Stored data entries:
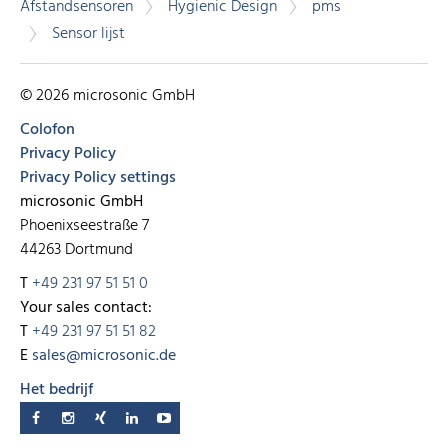
Afstandsensoren
Hygienic Design
pms
Sensor lijst
© 2026 microsonic GmbH
Colofon
Privacy Policy
Privacy Policy settings
microsonic GmbH
Phoenixseestraße 7
44263 Dortmund
T
+49 231 97 51 51 0
Your sales contact:
T
+49 231 97 51 51 82
E
sales@microsonic.de
Het bedrijf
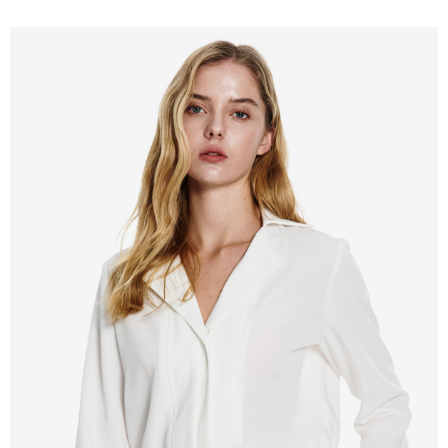
新竹物流離島宅配
每筆NT$350，滿NT$3,500(含以上)免運費
LINEX 宇迅國際
查看運費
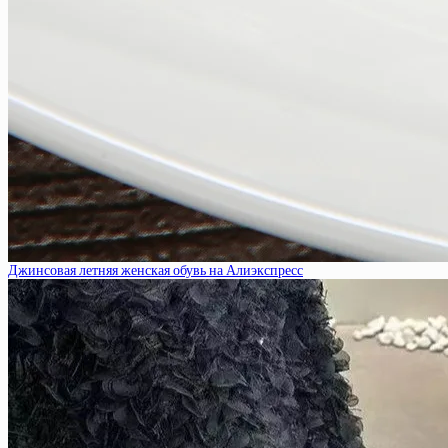
Джинсовая летняя женская обувь на Алиэкспресс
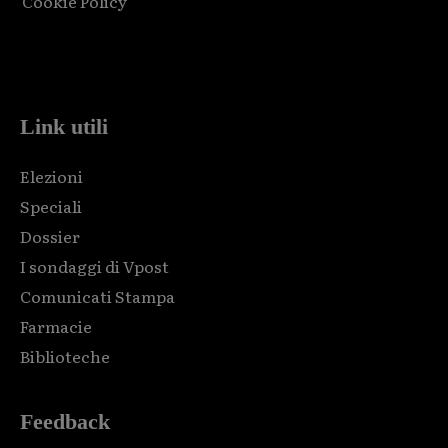
Cookie Policy
Html code here! Replace this with any non empty raw html
code and that's it.
Link utili
Elezioni
Speciali
Dossier
I sondaggi di Vpost
Comunicati Stampa
Farmacie
Biblioteche
Feedback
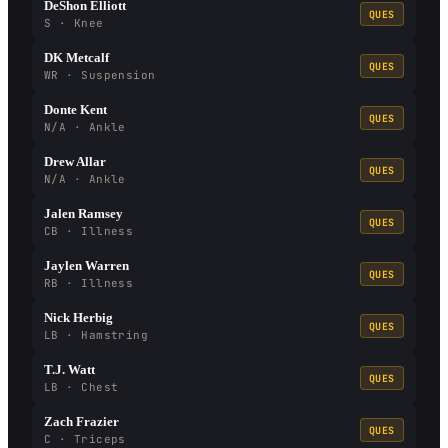
DeShon Elliott
QUES
S · Knee
DK Metcalf
QUES
WR · Suspension
Donte Kent
QUES
N/A · Ankle
Drew Allar
QUES
N/A · Ankle
Jalen Ramsey
QUES
CB · Illness
Jaylen Warren
QUES
RB · Illness
Nick Herbig
QUES
LB · Hamstring
T.J. Watt
QUES
LB · Chest
Zach Frazier
QUES
C · Triceps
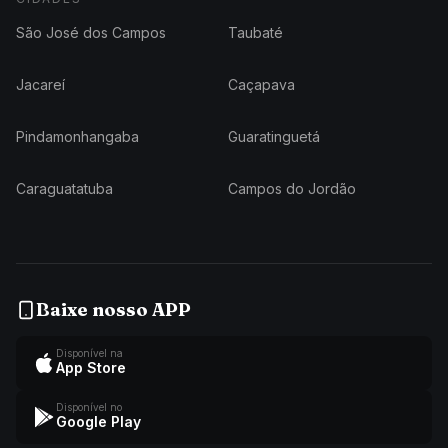
São José dos Campos
Taubaté
Jacareí
Caçapava
Pindamonhangaba
Guaratinguetá
Caraguatatuba
Campos do Jordão
Baixe nosso APP
Disponível na
App Store
Disponível no
Google Play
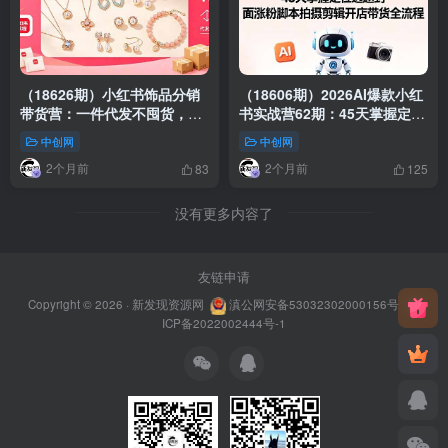
（18626期）小红书饰品分销
（18606期）2026AI爆款小红
带货营：一件代发不囤货，从
书实战营62期：45天掌握定位
选品到出单全程手把手实战教
选题封面涨粉脚本拍摄剪辑开
中创网
中创网
学（更新5月）
店带货全流程
2个月前
2个月前
83
125
没有更多内容了
友链申请
Copyright © 2026 ·
新发现资源网
滇公网安备53032302000156号
滇
ICP备2022002444号-1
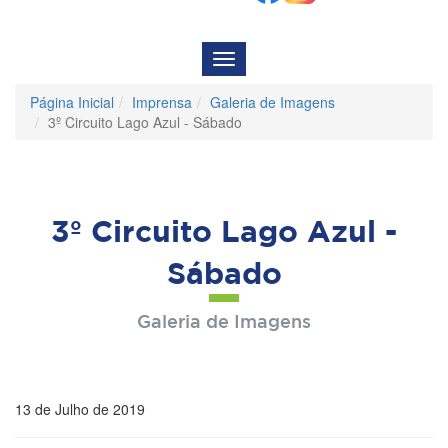
Menu
de
Navegação
Página Inicial
Imprensa
Galeria de Imagens
3º Circuito Lago Azul - Sábado
3º Circuito Lago Azul -
Sábado
Galeria de Imagens
13 de Julho de 2019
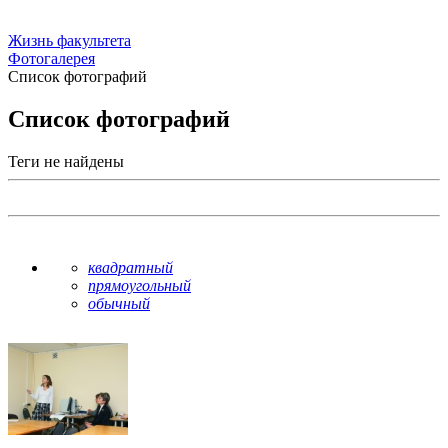
Жизнь факультета
Фотогалерея
Список фотографий
Список фотографий
Теги не найдены
квадратный
прямоугольный
обычный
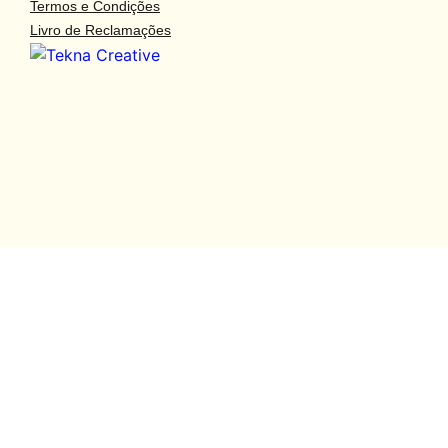
Termos e Condições
arquivo fotográfico
Livro de Reclamações
inspirações
loja
publicações
notícias
contactos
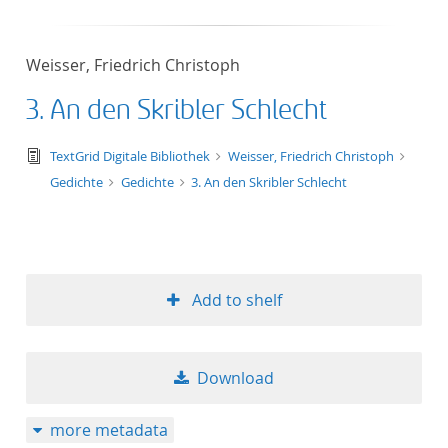
Weisser, Friedrich Christoph
3. An den Skribler Schlecht
text/tg.edition+tg.aggregation+xml
TextGrid Digitale Bibliothek
Weisser, Friedrich Christoph
Gedichte
Gedichte
3. An den Skribler Schlecht
Add to shelf
Download
more metadata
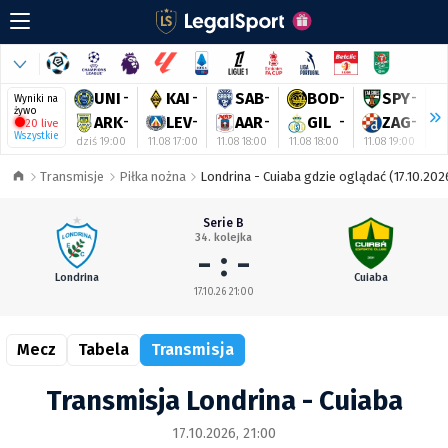
UNI
-
KAI
-
SAB
-
BOD
-
SPY
-
Wyniki na
żywo
ARK
-
LEV
-
AAR
-
GIL
-
ZAG
-
20 live
Wszystkie
dziś 19:00
11.08 17:00
11.08 18:00
11.08 18:00
11.08 19:00
11
Transmisje
Piłka nożna
Londrina - Cuiaba gdzie oglądać (17.10.202
Serie B
34. kolejka
- : -
Londrina
Cuiaba
17.10.26 21:00
Mecz
Tabela
Transmisja
Transmisja Londrina - Cuiaba
17.10.2026, 21:00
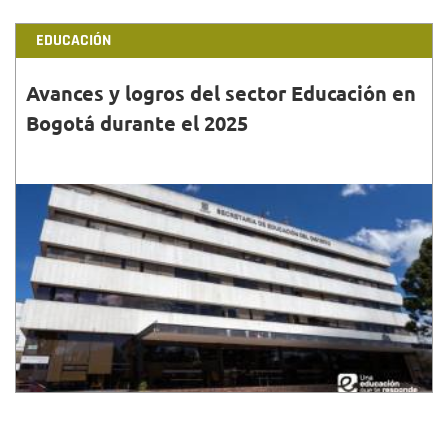
EDUCACIÓN
Avances y logros del sector Educación en
Bogotá durante el 2025
31•DIC•2025
Durante el año 2025, se trabajó para garantizar los
derechos de las niñas, niños y jóvenes y así ofrecer
una educación de calidad.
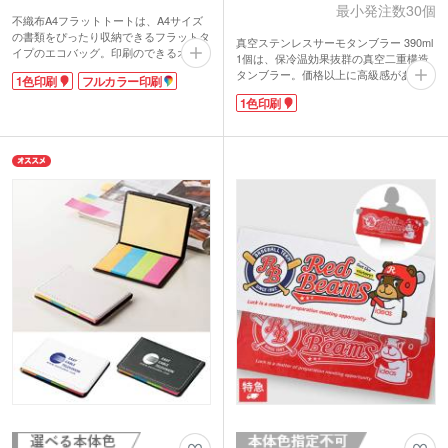
最小発注数30個
不織布A4フラットトートは、A4サイズ
の書類をぴったり収納できるフラットタ
真空ステンレスサーモタンブラー 390ml
イプのエコバッグ。印刷のできるオリジ
1個は、保冷温効果抜群の真空二重構造
ナルバッグが、激安価格で制作できま
タンブラー。価格以上に高級感があり、
1色印刷
フルカラー印刷
す。軽くて丈夫な不織布素材なので、イ
ご成約記念品などのノベルティに大人気
ベントや展示会で資料を入れる配布物バ
1色印刷
です。手に馴染む安定感ある丸みをおび
ッグに最適です。
たフォルム。幅の広い口径で飲みやす
不織布A4フラットトートバッグは広範
く、大きな氷もすんなり入ります。冷た
囲に1色印刷、フルカラー印刷ができま
い缶ビール1本が泡ごと楽しめる、容量
すので、キャラクターを印刷して同人イ
390mlです。ゴージャスで光沢感あるシ
ベントのお土産用バッグにも。100個以
ャンパンゴールド・ネイビー・ブラッ
下の小ロットでもご注文可能です。企業
ク・モカブラウン4色からお選びいただ
やイベントのイメージカラーに合わせ
けます。
て、カラフルな13色からお好きなカラー
を選んでくださいね。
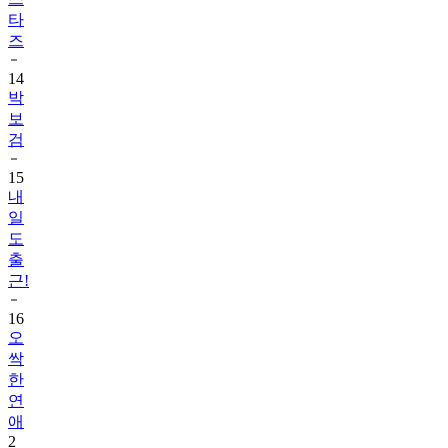
타
즈
14
박
보
검
15
내
일
도
출
근!
16
오
싹
한
연
애
2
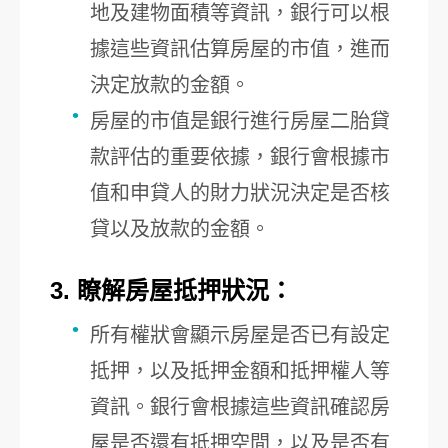
地及建物面積等資訊，銀行可以根
據這些資訊估算房屋的市值，進而
決定放款的金額。
房屋的市值是銀行進行房屋二胎貸
款評估的重要依據，銀行會根據市
值和申貸人的財力狀況決定是否核
貸以及放款的金額。
3. 瞭解房屋抵押狀況：
所有權狀會顯示房屋是否已有設定
抵押，以及抵押金額和抵押權人等
資訊。銀行會根據這些資訊確認房
屋是否還有抵押空間，以及是否有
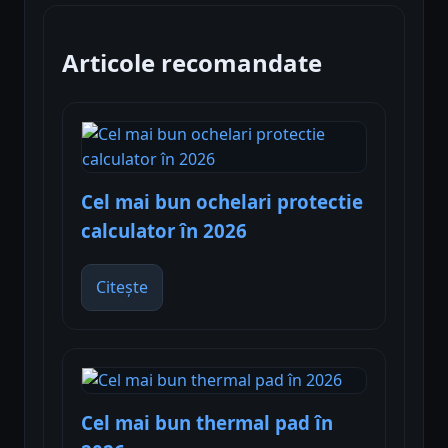
Articole recomandate
Cel mai bun ochelari protectie
calculator în 2026
Citește
Cel mai bun thermal pad în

**WHAT YOU WILL DO**
In the copy, leave out the pictures and restate the records exactly.

**WORKED SOLUTION**
Afstandsensoren
Hygienic Design
pms
Sensor lijst
© 2026 microsonic GmbH
Colofon
Privacy Policy
Privacy Policy settings
microsonic GmbH
Phoenixseestraße 7
44263 Dortmund
T
+49 231 97 51 51 0
Your sales contact:
T
+49 231 97 51 51 82
E
sales@microsonic.de
Het bedrijf
新竹物流離島宅配
每筆NT$350，滿NT$3,500(含以上)免運費
LINEX 宇迅國際
查看運費
Джинсовая летняя женская обувь на Алиэкспресс
Cookie Policy
Html code here! Replace this with any non empty raw html
code and that's it.
Link utili
Elezioni
Speciali
Dossier
I sondaggi di Vpost
Comunicati Stampa
Farmacie
Biblioteche
Feedback
DeShon Elliott
QUES
S · Knee
DK Metcalf
QUES
WR · Suspension
Donte Kent
QUES
N/A · Ankle
Drew Allar
QUES
N/A · Ankle
Jalen Ramsey
QUES
CB · Illness
Jaylen Warren
QUES
RB · Illness
Nick Herbig
QUES
LB · Hamstring
T.J. Watt
QUES
LB · Chest
Zach Frazier
QUES
C · Triceps
São José dos Campos
Taubaté
Jacareí
Caçapava
Pindamonhangaba
Guaratinguetá
Caraguatatuba
Campos do Jordão
Baixe nosso APP
Disponível na
App Store
Disponível no
Google Play
（18626期）小红书饰品分销
（18606期）2026AI爆款小红
带货营：一件代发不囤货，从
书实战营62期：45天掌握定位
选品到出单全程手把手实战教
选题封面涨粉脚本拍摄剪辑开
中创网
中创网
学（更新5月）
店带货全流程
2个月前
2个月前
83
125
没有更多内容了
友链申请
Copyright © 2026 ·
新发现资源网
滇公网安备53032302000156号
滇
ICP备2022002444号-1
Menu
de
Navegação
Página Inicial
Imprensa
Galeria de Imagens
3º Circuito Lago Azul - Sábado
3º Circuito Lago Azul -
Sábado
Galeria de Imagens
13 de Julho de 2019
Жизнь факультета
Фотогалерея
Список фотографий
Список фотографий
Теги не найдены
квадратный
прямоугольный
обычный
Termos e Condições
arquivo fotográfico
Livro de Reclamações
inspirações
loja
publicações
notícias
contactos
Weisser, Friedrich Christoph
3. An den Skribler Schlecht
text/tg.edition+tg.aggregation+xml
TextGrid Digitale Bibliothek
Weisser, Friedrich Christoph
Gedichte
Gedichte
3. An den Skribler Schlecht
Add to shelf
Download
more metadata
UNI
-
KAI
-
SAB
-
BOD
-
SPY
-
Wyniki na
żywo
ARK
-
LEV
-
AAR
-
GIL
-
ZAG
-
20 live
Wszystkie
dziś 19:00
11.08 17:00
11.08 18:00
11.08 18:00
11.08 19:00
11
Transmisje
Piłka nożna
Londrina - Cuiaba gdzie oglądać (17.10.202
Serie B
34. kolejka
- : -
Londrina
Cuiaba
17.10.26 21:00
Mecz
Tabela
Transmisja
Transmisja Londrina - Cuiaba
17.10.2026, 21:00
EDUCACIÓN
Avances y logros del sector Educación en
Bogotá durante el 2025
31•DIC•2025
Durante el año 2025, se trabajó para garantizar los
derechos de las niñas, niños y jóvenes y así ofrecer
una educación de calidad.
最小発注数30個
不織布A4フラットトートは、A4サイズ
の書類をぴったり収納できるフラットタ
真空ステンレスサーモタンブラー 390ml
イプのエコバッグ。印刷のできるオリジ
1個は、保冷温効果抜群の真空二重構造
ナルバッグが、激安価格で制作できま
タンブラー。価格以上に高級感があり、
1色印刷
フルカラー印刷
す。軽くて丈夫な不織布素材なので、イ
ご成約記念品などのノベルティに大人気
ベントや展示会で資料を入れる配布物バ
1色印刷
です。手に馴染む安定感ある丸みをおび
ッグに最適です。
たフォルム。幅の広い口径で飲みやす
不織布A4フラットトートバッグは広範
く、大きな氷もすんなり入ります。冷た
囲に1色印刷、フルカラー印刷ができま
い缶ビール1本が泡ごと楽しめる、容量
すので、キャラクターを印刷して同人イ
390mlです。ゴージャスで光沢感あるシ
ベントのお土産用バッグにも。100個以
ャンパンゴールド・ネイビー・ブラッ
下の小ロットでもご注文可能です。企業
ク・モカブラウン4色からお選びいただ
やイベントのイメージカラーに合わせ
けます。
て、カラフルな13色からお好きなカラー
を選んでくださいね。
타
즈
14
박
보
검
15
내
일
도
출
근!
16
오
싹
한
연
애
2
地及建物面積等資訊，銀行可以根
據這些資訊估算房屋的市值，進而
決定放款的金額。
房屋的市值是銀行進行房屋二胎貸
款評估的重要依據，銀行會根據市
值和申貸人的財力狀況決定是否核
貸以及放款的金額。
3. 瞭解房屋抵押狀況：
所有權狀會顯示房屋是否已有設定
抵押，以及抵押金額和抵押權人等
資訊。銀行會根據這些資訊確認房
屋是否還有抵押空間，以及是否有
Articole recomandate
Cel mai bun ochelari protectie
calculator în 2026
Citește
Cel mai bun thermal pad în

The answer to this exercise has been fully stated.